1) Yao will be a RFA first of all, so as long as we can offer him the max there's no way he can go anywhere else.
2) Yao is not Shaq, T-Mac, Kobe, Vince, Francis, etc... he doesn't complain about a bad situation. Just look has his dedication to Chinese basketball, and everything else everyone asks of him. Houston has treated Yao very well since his arrival, so I see no reason why Yao would be unhappy.
3) Yao's #1 motivation to play in the NBA is to simply play with and against the best in the world. Sure, a championship would be nice, but he's not gonna turn his back on a team just for an opportunity at a ring, that's not how he is. 

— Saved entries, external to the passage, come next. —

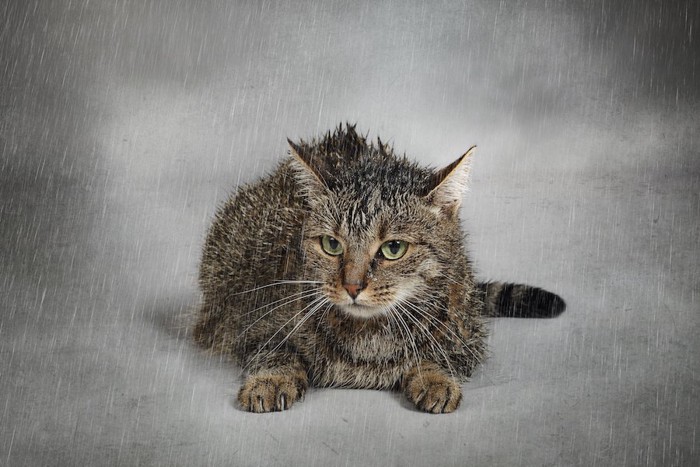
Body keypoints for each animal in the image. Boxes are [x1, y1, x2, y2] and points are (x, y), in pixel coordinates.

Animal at [194, 123, 568, 414]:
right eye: (331, 245)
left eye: (393, 249)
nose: (352, 286)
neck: (368, 341)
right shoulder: (251, 322)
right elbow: (275, 352)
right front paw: (270, 381)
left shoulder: (468, 334)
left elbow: (441, 357)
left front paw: (435, 379)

There's no way in hell that Houston will let Yao go, and there's no reason why Yao would want to go, so yes, you're just being a lil' paranoid.


----------



## The_Franchise (Mar 30, 2003)

Houston is a great fit for Yao, and he'll probably be a Rocket for the next 6-8 years. I know some GS fans think that he wants to be around the huge Chinese population there, but it's not as if Houston doesn't have a large Chinese population, we have our own Chinatown (Bellair) and about 50 billboards with his face on it.

No worries.


----------



## MightyReds2020 (Jul 19, 2002)

Eh, team performance in next couple of years will be the deciding factor on Yao's decision, not Chinese population.


----------



## pErSiSt (Jul 16, 2004)

> Originally posted by <b>Yao Mania</b>!
> 1) Yao will be a RFA first of all, so as long as we can offer him the max there's no way he can go anywhere else.
> 2) Yao is not Shaq, T-Mac, Kobe, Vince, Francis, etc... he doesn't complain about a bad situation. Just look has his dedication to Chinese basketball, and everything else everyone asks of him. Houston has treated Yao very well since his arrival, so I see no reason why Yao would be unhappy.
> 3) Yao's #1 motivation to play in the NBA is to simply play with and against the best in the world. Sure, a championship would be nice, but he's not gonna turn his back on a team just for an opportunity at a ring, that's not how he is.
> ...


im totally agree with u
1. Yao isn't that greedy at all
2. Yao isn't faithless at all
3. Yao loves Houston

IMO: the only way that can get him outta Houston is if Yao's parents may beat him if they wanna go somewhere else


----------



## Hollis (Jun 4, 2002)

> Originally posted by <b>The Franchise</b>!
> Houston is a great fit for Yao, and he'll probably be a Rocket for the next 6-8 years. I know some GS fans think that he wants to be around the huge Chinese population there, but it's not as if Houston doesn't have a large Chinese population, we have our own Chinatown (Bellair) and about 50 billboards with his face on it.
> 
> No worries.


6-8 years? I was thinking more like 20...


----------



## 4-For-Snapper (Jan 1, 2003)

I think his decision just got a little easier to make since T-Mac came to town. Think about it...he might see a potential ring with T-Mac.


----------



## takeanumber3333 (Apr 18, 2004)

*.*

Well guys, we all thought the same thing about Boozer in Cle., and you see how that turned out.


----------



## darrinlane (Jan 23, 2003)

*Re: .*



> Originally posted by <b>takeanumber3333</b>!
> Well guys, we all thought the same thing about Boozer in Cle., and you see how that turned out.


Thats completely different. We won't low ball Yao. They were actually trying to take advantage of Boozer. Yao will get the max amount of $ we can give. No other team can pay him the amount Houston can.


----------